Smascherare l’Abuso Domestico
Malachi Lynch, un giovane costruttore di 19 anni proveniente da Chingford, ha voluto sottolineare l’ampiezza del problema, affermando che alcuni uomini non parlano della violenza contro le donne per paura di essere considerati “sfigati” o “imbarazzanti”.
In occasione della marcia, il 25 novembre 2024, Metro ha lanciato la campagna “This Is Not Right”, con l’obiettivo di affrontare l’epidemia della violenza contro le donne. Con il supporto di organizzazioni come Women’s Aid, la campagna mira a far luce sull’enorme scala di questa emergenza nazionale.
Responsabilità degli Uomini Né dell’Industria
Gli organizzatori della manifestazione “Hard Hats & Open Minds Walk for Change” hanno richiesto che le industrie a predominanza maschile affrontino l’abuso sia a casa che sul posto di lavoro, esortando i lavoratori edili a mettere in discussione la misoginia e a prestare attenzione ai segnali d’allerta di colleghi che potrebbero abusare dei propri partner.
Leon Westcarr, il cui nipote è stato ucciso dal partner, ha affermato: “Gli uomini sono i perpetratori di questi crimini violenti e orrendi. Le donne vengono uccise dagli uomini e noi dobbiamo essere parte della soluzione.” Westcarr, di 64 anni, ha sottolineato l’importanza di lavorare con gli uomini nel settore edile e in altri per cambiare le culture e “aprire le menti”.
La nipote di Westcarr, Kennedi Westcarr-Sabaroche, è stata trovata morta in un’auto a Hackney nel aprile 2024, strangolata dal partner, che aveva guidato con il suo corpo dopo il delitto. L’assassino, Gogoa Lois Tape, è stato condannato per omicidio colposo dopo una riduzione di responsabilità, e la famiglia di Kennedi ha chiesto una revisione della sentenza ricevuta.
Un Messaggio di Speranza e Solidarietà
Daniel Wing, il cui madre è stata uccisa quando lui aveva solo un anno, ha trovato l’incontro particolarmente emotivo poiché molti dei suoi familiari sono operai edili. La madre, Tina Wing, è stata trovata morta con diverse ferite da arma bianca e segni di strangolamento. La sua morte, avvenuta nel giugno del 1992, rimane un caso irrisolto.

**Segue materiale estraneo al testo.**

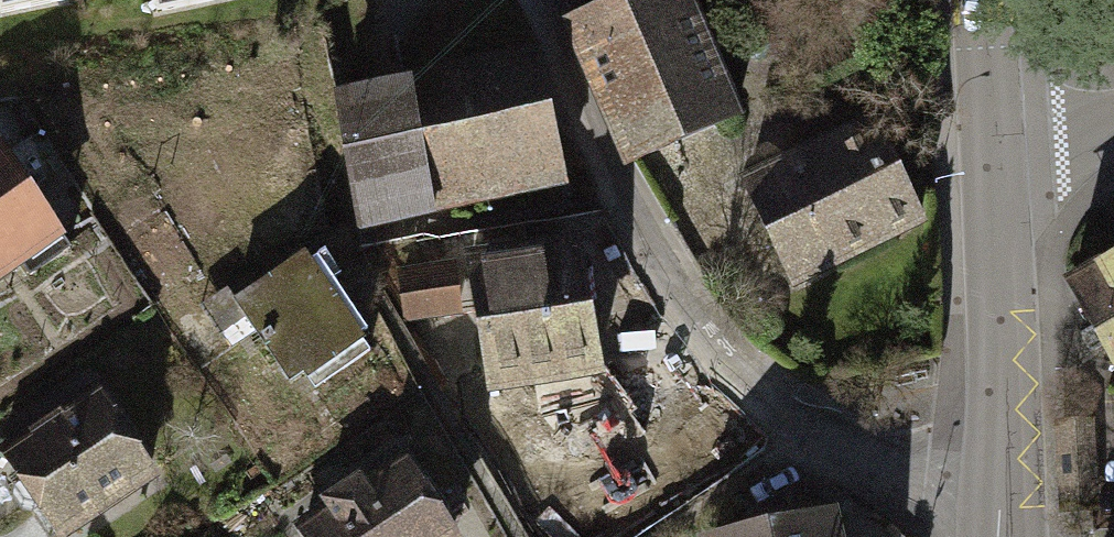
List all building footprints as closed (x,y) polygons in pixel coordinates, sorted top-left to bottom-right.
[(573,20),(632,160),(735,117),(685,0),(621,0),(573,20)] [(540,66),(345,99),(366,224),(561,191),(540,66)] [(873,125),(744,187),(789,279),(918,217),(873,125)] [(18,260),(28,274),(70,245),(0,145),(0,273),(18,260)] [(1062,268),(1113,366),(1113,241),(1062,268)] [(301,252),(234,298),(289,378),(309,364),(321,382),(368,350),(301,252)] [(597,265),(483,276),(494,394),(608,384),(597,265)] [(7,452),(24,477),(13,484),(12,495),(22,509),(31,510),(49,536),(50,536),(148,472),(95,393),(7,452)] [(307,534),(309,536),(465,536),(425,467),(307,534)] [(799,536),(855,536),(853,527),(799,536)]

“Ci sono storie davvero orribili. Non è solo una questione isolata”, ha dichiarato Wing, che vive a Enfield. La marcia ha rappresentato non solo una richiesta di cambiamento, ma anche un atto di solidarietà verso tutte le vittime di violenza di genere.
Il messaggio emerso da questa manifestazione è chiaro: è fondamentale che uomini e donne collaborino nella lotta contro la violenza, con l’obiettivo di costruire una società più giusta e sicura per tutti.